__Testo estratto__
Entro la fine di quest’anno per gli allevatori italiani inizierà una nuova “era”. Entrerà completamente in applicazione il nuovo regolamento comunitario conosciuto come Legge di Sanità animale. Gli obiettivi della nuova normativa sono molteplici e di grande importanza sia per le aziende produttrici che per i consumatori e presentano aspetti sanitari, economici e di sicurezza alimentari. Abbiamo chiesto al professor Romano Marabelli, consigliere del direttore generale dell’Oie (Office International des Epizooties), l’organizzazione mondiale della sanità animale, di illustrarne i punti principali.
Professore, quando e come nasce la normativa europea?
La normativa nasce all’inizio dello scorso decennio e viene finalizzata nel 2014 sotto la presidenza di turno italiana del Consiglio dell’Unione Europea. È il risultato di una lunga riflessione degli Stati membri iniziata con il Libro bianco sulla sicurezza alimentare che prendeva in considerazione numerose emergenze, dalla encefalopatia spongiforme bovina (la cosiddetta “mucca pazza”) all’influenza aviaria, passando per le contaminazioni di diossina. L’obiettivo della normativa è quello di aumentare la responsabilità dell’allevatore (e del coltivatore) attraverso un meccanismo di autocontrollo. Si è cioè voluto estendere anche alle stalle e ai campi un principio che già vale per i trasformatori. La responsabilità primaria del benessere degli animali e della sicurezza dei prodotti ricade sugli allevatori. Questo non significa che non abbiano più ragione di essere i controlli ufficiali. Questi continuano a esserci, ma sono affiancati e rafforzati da quelli disposti dall’azienda stessa.
Nella pratica che cosa comporta questa responsabilità degli allevatori?
L’Italia ha individuato nel veterinario aziendale la figura che può meglio assolvere a questo obbligo di autocontrollo. Ha inoltre introdotto il sistema Classyfarm, che aiuta gli allevatori a capire quale punteggio hanno rispetto a determinati obiettivi, come per esempio quello relativo all’utilizzo dei farmaci e del benessere animale. Nella pratica le aziende allevatrici, oltre a dotarsi di un veterinario aziendale, dovranno effettuare esami di laboratorio, ridurre l’utilizzo di antibiotici e predisporre sistemi di sicurezza, quali per esempio l’installazione di recinzioni e zanzariere o la programmazione di disinfestazioni. Ogni allevatore deve dunque individuare i punti critici del suo processo di produzione e risolverli.
Quali sono i benefici attesi?

__Dati elencati__
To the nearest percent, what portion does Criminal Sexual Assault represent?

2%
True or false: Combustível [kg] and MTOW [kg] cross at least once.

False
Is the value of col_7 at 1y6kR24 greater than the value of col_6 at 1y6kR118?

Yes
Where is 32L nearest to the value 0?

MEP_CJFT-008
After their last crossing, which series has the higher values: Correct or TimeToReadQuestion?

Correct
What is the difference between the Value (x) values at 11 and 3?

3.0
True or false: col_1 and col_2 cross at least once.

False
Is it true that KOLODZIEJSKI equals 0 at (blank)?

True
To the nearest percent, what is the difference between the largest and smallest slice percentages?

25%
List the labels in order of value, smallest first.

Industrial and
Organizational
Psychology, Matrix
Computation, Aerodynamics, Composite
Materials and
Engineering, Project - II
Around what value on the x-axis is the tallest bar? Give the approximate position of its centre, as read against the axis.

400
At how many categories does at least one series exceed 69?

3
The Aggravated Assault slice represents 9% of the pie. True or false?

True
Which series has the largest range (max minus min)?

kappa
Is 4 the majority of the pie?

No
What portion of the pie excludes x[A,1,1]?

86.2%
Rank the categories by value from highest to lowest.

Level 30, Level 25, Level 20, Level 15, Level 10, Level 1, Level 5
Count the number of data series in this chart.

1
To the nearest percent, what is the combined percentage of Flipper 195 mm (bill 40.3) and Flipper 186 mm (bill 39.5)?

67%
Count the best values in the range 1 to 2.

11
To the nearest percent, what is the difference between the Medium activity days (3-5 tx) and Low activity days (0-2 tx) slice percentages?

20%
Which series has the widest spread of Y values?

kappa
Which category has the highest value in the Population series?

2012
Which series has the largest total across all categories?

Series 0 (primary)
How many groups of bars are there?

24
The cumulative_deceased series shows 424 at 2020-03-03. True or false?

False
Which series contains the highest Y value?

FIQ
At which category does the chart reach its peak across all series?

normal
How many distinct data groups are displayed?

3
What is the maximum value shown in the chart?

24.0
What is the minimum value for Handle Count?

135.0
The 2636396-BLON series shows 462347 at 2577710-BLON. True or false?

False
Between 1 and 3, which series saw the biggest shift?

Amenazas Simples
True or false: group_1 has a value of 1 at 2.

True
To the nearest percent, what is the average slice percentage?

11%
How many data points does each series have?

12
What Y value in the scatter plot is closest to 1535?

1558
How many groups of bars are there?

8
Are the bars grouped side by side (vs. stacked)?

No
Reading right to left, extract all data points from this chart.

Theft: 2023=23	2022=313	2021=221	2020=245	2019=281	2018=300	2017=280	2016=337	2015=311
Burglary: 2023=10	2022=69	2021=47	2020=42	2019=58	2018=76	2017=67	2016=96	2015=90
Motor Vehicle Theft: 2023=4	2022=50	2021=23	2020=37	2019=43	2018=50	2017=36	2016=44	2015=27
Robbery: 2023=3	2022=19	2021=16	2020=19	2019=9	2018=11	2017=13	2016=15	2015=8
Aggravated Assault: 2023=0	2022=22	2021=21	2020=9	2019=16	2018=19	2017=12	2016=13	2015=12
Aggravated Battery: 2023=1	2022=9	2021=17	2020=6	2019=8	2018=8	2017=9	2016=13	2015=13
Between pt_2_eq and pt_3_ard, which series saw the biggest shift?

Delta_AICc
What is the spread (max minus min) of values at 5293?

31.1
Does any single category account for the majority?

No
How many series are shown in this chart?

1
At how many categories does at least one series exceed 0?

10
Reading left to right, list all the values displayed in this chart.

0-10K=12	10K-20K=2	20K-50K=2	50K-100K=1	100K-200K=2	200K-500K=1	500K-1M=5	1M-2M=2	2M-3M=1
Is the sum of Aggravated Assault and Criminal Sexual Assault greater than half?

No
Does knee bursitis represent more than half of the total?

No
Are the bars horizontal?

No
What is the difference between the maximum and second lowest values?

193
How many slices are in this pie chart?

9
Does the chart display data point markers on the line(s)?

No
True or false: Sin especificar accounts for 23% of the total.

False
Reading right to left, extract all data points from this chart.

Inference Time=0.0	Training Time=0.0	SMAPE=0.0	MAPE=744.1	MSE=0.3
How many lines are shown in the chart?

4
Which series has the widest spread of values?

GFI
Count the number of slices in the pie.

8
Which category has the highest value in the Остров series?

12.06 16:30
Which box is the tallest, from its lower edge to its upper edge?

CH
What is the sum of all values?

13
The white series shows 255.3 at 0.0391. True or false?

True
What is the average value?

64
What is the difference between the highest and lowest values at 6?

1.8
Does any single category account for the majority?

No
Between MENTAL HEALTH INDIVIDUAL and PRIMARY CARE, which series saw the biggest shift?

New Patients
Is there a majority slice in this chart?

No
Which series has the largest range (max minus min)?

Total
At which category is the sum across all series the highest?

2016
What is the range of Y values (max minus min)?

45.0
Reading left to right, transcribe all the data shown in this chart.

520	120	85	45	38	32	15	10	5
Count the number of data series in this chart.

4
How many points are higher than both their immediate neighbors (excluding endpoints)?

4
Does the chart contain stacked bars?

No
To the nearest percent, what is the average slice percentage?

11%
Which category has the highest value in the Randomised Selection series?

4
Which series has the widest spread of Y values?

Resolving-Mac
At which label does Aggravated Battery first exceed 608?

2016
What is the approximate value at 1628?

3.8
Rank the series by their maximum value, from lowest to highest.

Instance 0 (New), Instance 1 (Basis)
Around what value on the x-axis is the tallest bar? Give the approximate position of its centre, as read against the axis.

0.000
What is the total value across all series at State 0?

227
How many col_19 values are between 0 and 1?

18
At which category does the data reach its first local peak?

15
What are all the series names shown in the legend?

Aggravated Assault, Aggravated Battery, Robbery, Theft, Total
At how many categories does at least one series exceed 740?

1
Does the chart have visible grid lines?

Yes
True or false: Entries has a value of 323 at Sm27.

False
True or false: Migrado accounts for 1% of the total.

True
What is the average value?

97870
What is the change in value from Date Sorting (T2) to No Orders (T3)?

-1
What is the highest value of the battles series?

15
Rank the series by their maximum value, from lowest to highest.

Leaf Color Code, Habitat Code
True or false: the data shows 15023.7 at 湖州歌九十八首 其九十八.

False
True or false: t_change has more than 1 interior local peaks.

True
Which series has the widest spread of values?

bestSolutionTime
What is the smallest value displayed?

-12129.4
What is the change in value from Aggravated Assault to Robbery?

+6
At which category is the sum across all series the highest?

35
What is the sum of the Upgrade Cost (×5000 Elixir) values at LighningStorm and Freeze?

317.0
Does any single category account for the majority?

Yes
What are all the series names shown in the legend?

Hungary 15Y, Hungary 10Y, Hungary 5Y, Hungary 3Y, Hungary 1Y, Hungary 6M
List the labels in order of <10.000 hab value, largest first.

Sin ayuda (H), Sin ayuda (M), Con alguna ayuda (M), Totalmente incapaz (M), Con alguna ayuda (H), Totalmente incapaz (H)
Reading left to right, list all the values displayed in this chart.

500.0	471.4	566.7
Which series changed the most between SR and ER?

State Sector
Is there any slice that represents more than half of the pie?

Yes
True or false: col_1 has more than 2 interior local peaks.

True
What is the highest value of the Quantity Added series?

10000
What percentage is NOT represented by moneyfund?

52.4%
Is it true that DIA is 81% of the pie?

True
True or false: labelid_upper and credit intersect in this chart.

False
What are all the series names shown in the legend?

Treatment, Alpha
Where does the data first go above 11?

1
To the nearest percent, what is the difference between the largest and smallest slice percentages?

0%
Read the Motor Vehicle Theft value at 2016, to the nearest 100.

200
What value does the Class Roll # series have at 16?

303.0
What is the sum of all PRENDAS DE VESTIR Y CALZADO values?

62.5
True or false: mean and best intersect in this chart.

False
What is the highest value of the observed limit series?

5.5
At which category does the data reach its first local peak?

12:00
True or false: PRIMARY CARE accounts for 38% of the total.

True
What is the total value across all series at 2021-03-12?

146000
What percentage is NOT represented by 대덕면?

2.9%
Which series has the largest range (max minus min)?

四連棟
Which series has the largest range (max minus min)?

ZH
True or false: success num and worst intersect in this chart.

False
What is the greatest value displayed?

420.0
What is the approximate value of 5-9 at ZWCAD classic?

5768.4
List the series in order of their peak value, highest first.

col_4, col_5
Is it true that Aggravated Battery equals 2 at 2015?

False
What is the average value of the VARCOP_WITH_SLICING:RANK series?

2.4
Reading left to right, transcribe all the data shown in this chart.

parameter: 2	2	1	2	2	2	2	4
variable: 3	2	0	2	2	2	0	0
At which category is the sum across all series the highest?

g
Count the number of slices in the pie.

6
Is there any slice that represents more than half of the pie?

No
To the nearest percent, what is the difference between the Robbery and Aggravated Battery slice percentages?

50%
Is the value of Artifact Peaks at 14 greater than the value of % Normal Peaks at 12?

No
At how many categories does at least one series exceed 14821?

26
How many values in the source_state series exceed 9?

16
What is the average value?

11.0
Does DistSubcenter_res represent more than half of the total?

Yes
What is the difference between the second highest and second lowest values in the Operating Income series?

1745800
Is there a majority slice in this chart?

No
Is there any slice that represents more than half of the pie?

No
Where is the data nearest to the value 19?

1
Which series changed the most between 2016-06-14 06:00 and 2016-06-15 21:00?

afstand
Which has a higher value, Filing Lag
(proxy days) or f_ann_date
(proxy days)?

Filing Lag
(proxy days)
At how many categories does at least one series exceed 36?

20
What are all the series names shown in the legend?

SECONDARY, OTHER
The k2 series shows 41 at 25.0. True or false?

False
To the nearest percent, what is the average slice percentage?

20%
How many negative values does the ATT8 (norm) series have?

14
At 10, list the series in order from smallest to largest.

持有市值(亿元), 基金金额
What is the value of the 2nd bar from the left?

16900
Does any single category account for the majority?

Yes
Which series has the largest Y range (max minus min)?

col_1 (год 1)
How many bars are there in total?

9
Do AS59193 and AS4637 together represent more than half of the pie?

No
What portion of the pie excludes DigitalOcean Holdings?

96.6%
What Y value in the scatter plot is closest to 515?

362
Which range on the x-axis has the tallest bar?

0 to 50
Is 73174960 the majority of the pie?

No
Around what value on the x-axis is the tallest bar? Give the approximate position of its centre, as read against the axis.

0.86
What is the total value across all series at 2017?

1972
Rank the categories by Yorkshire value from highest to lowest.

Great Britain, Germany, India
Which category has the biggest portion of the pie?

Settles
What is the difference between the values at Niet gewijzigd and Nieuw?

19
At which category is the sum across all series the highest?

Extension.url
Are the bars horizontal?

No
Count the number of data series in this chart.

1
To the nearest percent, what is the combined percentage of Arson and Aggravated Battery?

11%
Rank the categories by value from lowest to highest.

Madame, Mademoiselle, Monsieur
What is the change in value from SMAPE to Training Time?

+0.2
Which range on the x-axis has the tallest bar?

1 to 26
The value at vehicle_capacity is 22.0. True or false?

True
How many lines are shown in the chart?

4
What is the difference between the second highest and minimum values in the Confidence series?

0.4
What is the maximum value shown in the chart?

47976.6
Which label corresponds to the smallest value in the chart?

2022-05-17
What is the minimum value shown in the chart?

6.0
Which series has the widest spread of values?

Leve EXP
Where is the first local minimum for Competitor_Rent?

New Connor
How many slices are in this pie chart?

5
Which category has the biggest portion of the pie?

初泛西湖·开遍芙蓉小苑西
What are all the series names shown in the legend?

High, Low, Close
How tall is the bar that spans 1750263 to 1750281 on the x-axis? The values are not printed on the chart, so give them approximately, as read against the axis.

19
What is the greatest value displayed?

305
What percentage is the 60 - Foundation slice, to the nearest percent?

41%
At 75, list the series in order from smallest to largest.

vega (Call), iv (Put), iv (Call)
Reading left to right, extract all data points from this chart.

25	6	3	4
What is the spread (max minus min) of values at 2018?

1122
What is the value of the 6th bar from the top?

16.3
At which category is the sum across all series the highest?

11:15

__Consegna A__
Nell'intervista sulla Legge di Sanità animale, sotto quale presidenza è stata finalizzata la normativa nel 2014?
__Consegna B__
Prosegua l'intervista sulla Legge di Sanità animale a partire dall'ultima domanda riportata.

__Risultato A__
Sotto la presidenza di turno italiana del Consiglio dell'Unione Europea.

__Risultato B__
L’obiettivo più immediato è una maggiore sicurezza alimentare, ma i benefici complessivi vanno ben oltre. Ci sono importanti ricadute economiche perché le nuove regole aumentano la prevenzione e, come il Covid ci ha tristemente insegnato, le epidemie hanno anche altissimi costi da un punto di vista economico. Oggi, inoltre, con le nuove regole, gli allevatori hanno diritto ai rimborsi, nel caso in cui vengano colpiti da malattie, solo se dimostrano di aver fatto il possibile per prevenirle.
La maggiore sicurezza è poi strettamente connessa con un miglior benessere degli animali che, a sua volta, ha importanti ricadute sulla qualità degli alimenti che finiscono sulle tavole dei consumatori. Non è un caso che la strategia europea in campo alimentare sia stata denominata Farm to fork, ovvero dal campo (o dalla stalla) fino alla tavola. L’obiettivo ultimo della nuova legge è quello di innescare un circolo virtuoso di cui possano beneficiare tutti gli attori della filiera alimentare.
Quali cambiamenti ci saranno nel medio-lungo periodo?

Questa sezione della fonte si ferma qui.